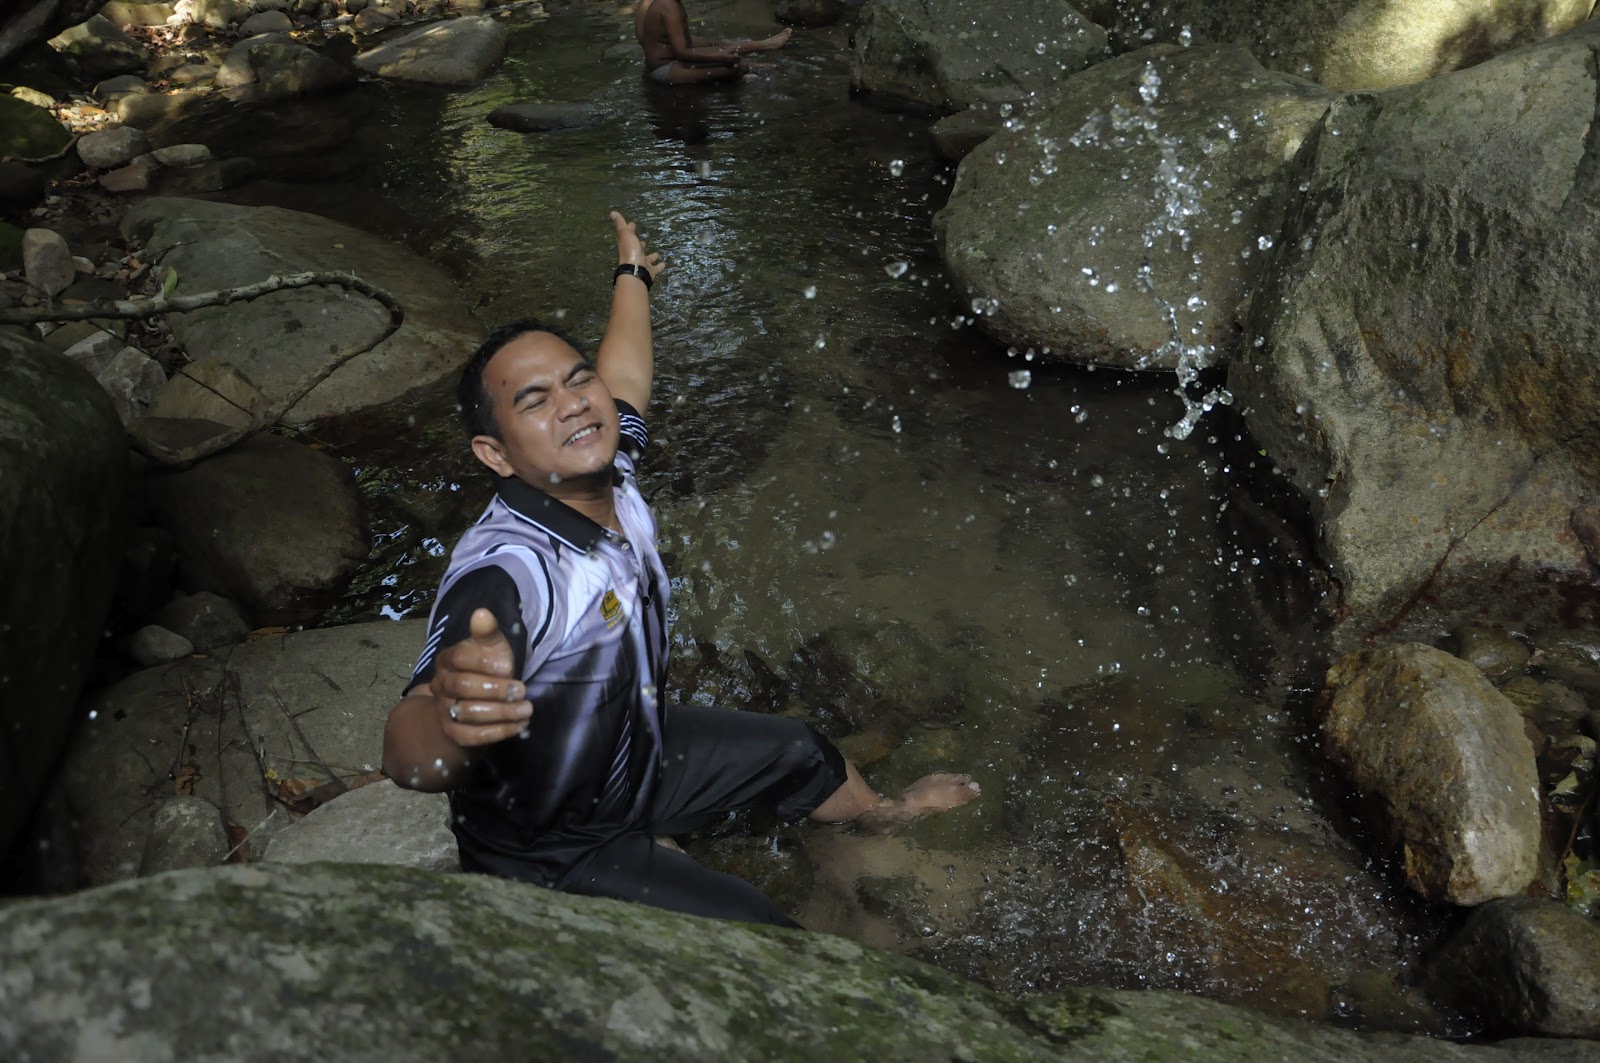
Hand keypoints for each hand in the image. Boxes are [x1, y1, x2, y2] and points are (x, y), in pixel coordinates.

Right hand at [428, 608, 531, 746]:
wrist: (473, 702)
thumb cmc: (487, 669)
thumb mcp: (491, 648)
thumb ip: (487, 633)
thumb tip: (482, 612)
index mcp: (447, 659)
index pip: (459, 658)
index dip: (483, 662)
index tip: (509, 667)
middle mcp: (440, 684)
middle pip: (462, 687)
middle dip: (496, 690)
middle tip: (522, 691)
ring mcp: (443, 710)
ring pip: (468, 713)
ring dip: (501, 713)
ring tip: (526, 709)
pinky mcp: (453, 733)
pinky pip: (472, 736)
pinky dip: (498, 732)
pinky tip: (520, 725)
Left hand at [611, 210, 664, 283]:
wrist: (636, 271)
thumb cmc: (631, 251)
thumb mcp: (625, 234)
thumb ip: (621, 224)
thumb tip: (612, 212)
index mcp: (628, 245)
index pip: (628, 235)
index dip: (629, 229)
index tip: (632, 224)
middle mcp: (634, 255)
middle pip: (637, 248)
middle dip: (640, 245)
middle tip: (644, 242)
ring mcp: (642, 264)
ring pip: (647, 259)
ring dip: (652, 256)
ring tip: (657, 254)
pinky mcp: (649, 271)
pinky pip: (655, 268)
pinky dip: (659, 266)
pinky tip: (664, 264)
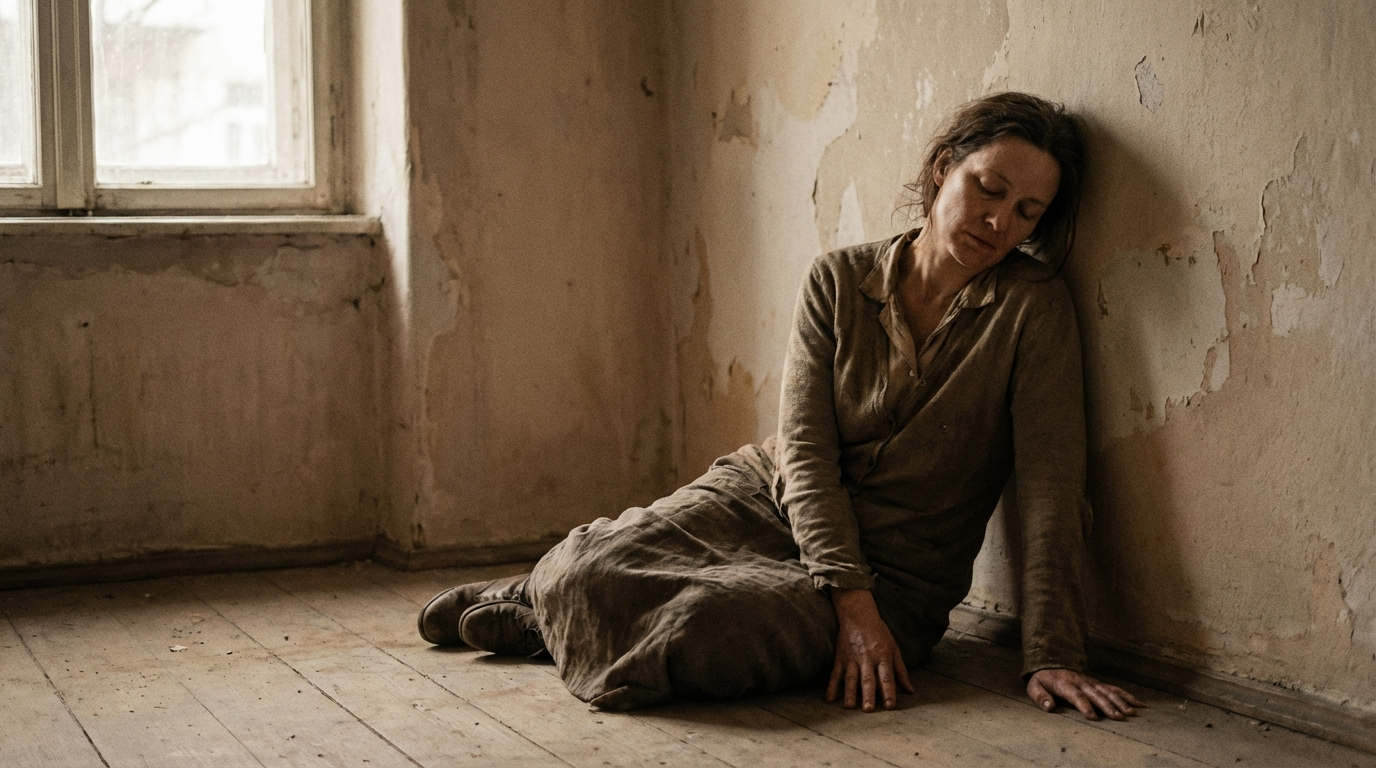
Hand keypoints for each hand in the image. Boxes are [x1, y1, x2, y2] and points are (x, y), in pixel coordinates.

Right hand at [826, 588, 914, 711]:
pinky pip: (835, 673)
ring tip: (849, 707)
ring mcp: (852, 658)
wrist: (858, 614)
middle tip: (868, 710)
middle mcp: (867, 658)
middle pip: (868, 679)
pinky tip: (829, 699)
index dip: (888, 691)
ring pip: (850, 678)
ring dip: (849, 692)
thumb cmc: (879, 633)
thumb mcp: (894, 649)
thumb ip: (901, 671)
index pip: (887, 677)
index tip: (890, 706)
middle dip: (868, 695)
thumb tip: (910, 691)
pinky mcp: (840, 657)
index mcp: (883, 656)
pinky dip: (831, 686)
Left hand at [1027, 668, 1145, 720]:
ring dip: (1120, 701)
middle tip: (1119, 717)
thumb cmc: (1043, 679)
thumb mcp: (1034, 686)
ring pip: (1108, 691)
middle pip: (1096, 694)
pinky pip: (1114, 689)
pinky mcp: (1097, 683)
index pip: (1077, 695)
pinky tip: (1139, 704)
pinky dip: (1127, 696)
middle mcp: (1081, 682)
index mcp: (1065, 684)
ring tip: (1130, 713)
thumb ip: (1040, 696)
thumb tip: (1048, 707)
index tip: (1093, 716)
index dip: (1085, 706)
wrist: (1050, 663)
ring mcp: (1091, 682)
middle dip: (1108, 706)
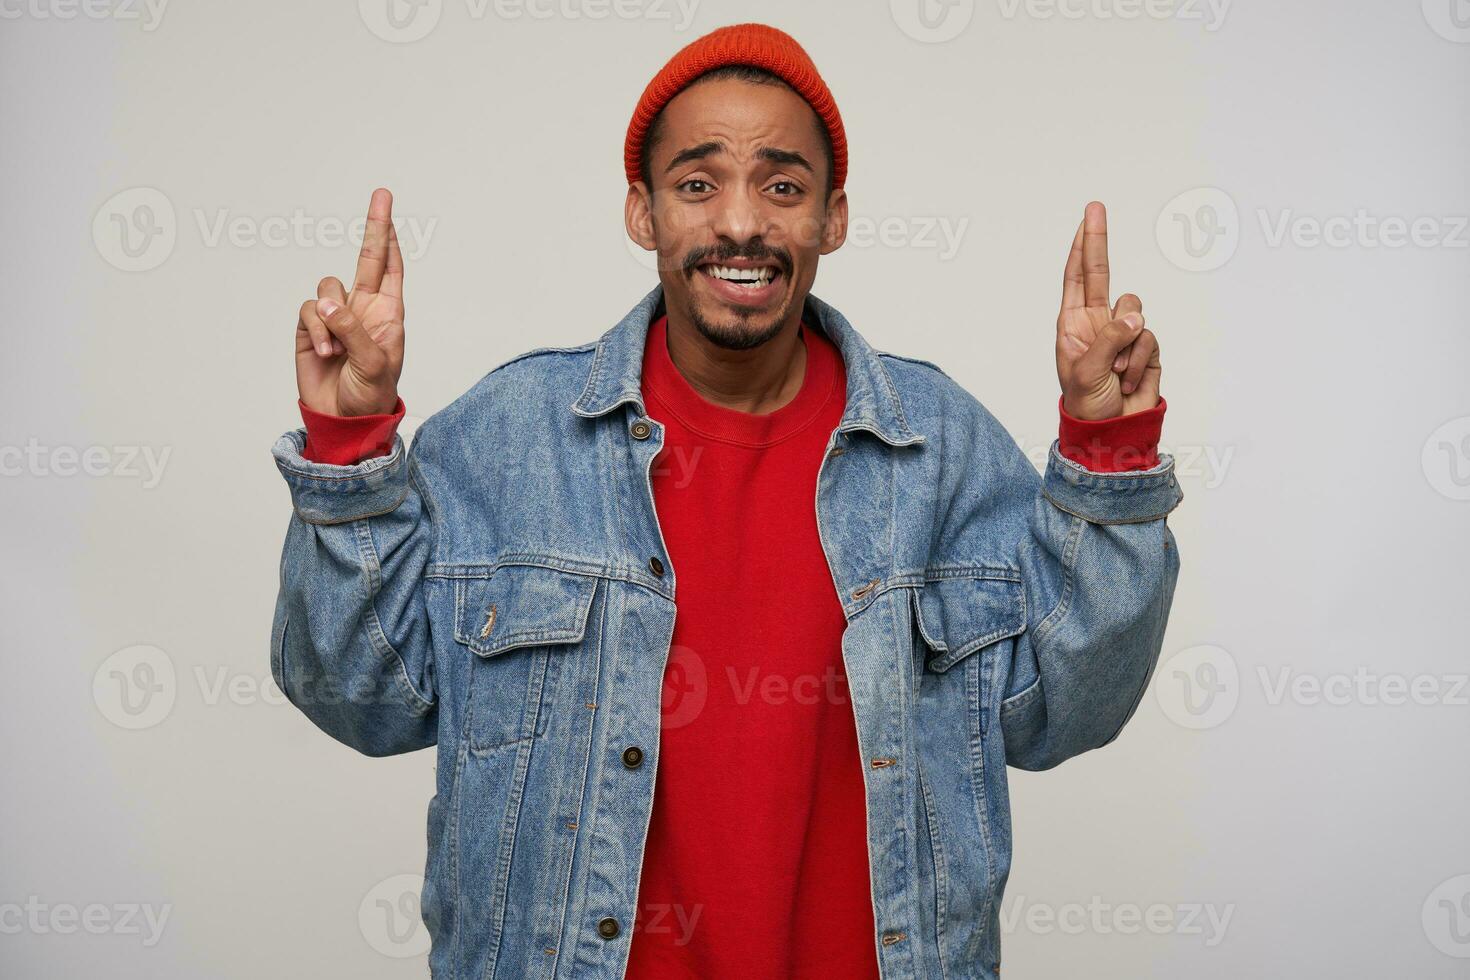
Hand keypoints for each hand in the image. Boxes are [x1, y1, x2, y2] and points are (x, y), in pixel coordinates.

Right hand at [295, 188, 404, 416]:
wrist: (344, 420)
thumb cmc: (371, 395)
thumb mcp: (375, 365)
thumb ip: (355, 331)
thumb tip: (329, 304)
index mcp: (387, 313)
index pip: (390, 268)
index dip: (389, 239)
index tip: (389, 208)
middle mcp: (362, 308)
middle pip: (365, 259)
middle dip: (373, 228)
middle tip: (382, 195)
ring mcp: (335, 317)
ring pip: (328, 287)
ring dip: (331, 317)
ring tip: (337, 350)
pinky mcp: (310, 328)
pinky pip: (309, 310)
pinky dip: (316, 330)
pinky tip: (325, 353)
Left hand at [1055, 202, 1161, 419]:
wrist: (1114, 433)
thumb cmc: (1088, 405)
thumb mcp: (1086, 372)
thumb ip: (1109, 340)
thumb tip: (1135, 316)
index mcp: (1073, 324)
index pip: (1077, 277)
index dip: (1083, 246)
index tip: (1087, 216)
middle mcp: (1098, 322)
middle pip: (1103, 275)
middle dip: (1099, 241)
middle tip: (1095, 207)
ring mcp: (1123, 333)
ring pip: (1135, 312)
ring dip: (1126, 345)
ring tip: (1115, 373)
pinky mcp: (1146, 348)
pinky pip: (1150, 339)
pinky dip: (1141, 361)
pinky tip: (1130, 380)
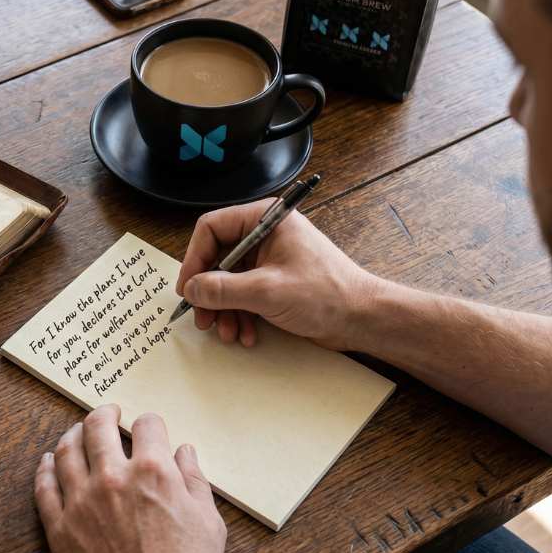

══════

Assignment:
Output only the lines running from the top of the data above to the line with "middle mcp: (440, 684)", inclusive, word for word and without pictures.

Final answer:
Hand keypoints for each hand in the image. Boxes are [x1, y1, x2, y2] and points are (x, y), in pixel coordinates.

Right hand at [428, 608, 531, 746]:
wrist: (473, 702)
thumb cmc: (487, 669)
thumb mcp: (491, 648)
thumb ip: (487, 633)
thumb tip: (482, 612)
index mcp: (447, 659)
index pip: (459, 658)
index dip: (483, 662)
index tip: (509, 667)
middle mcp: (440, 684)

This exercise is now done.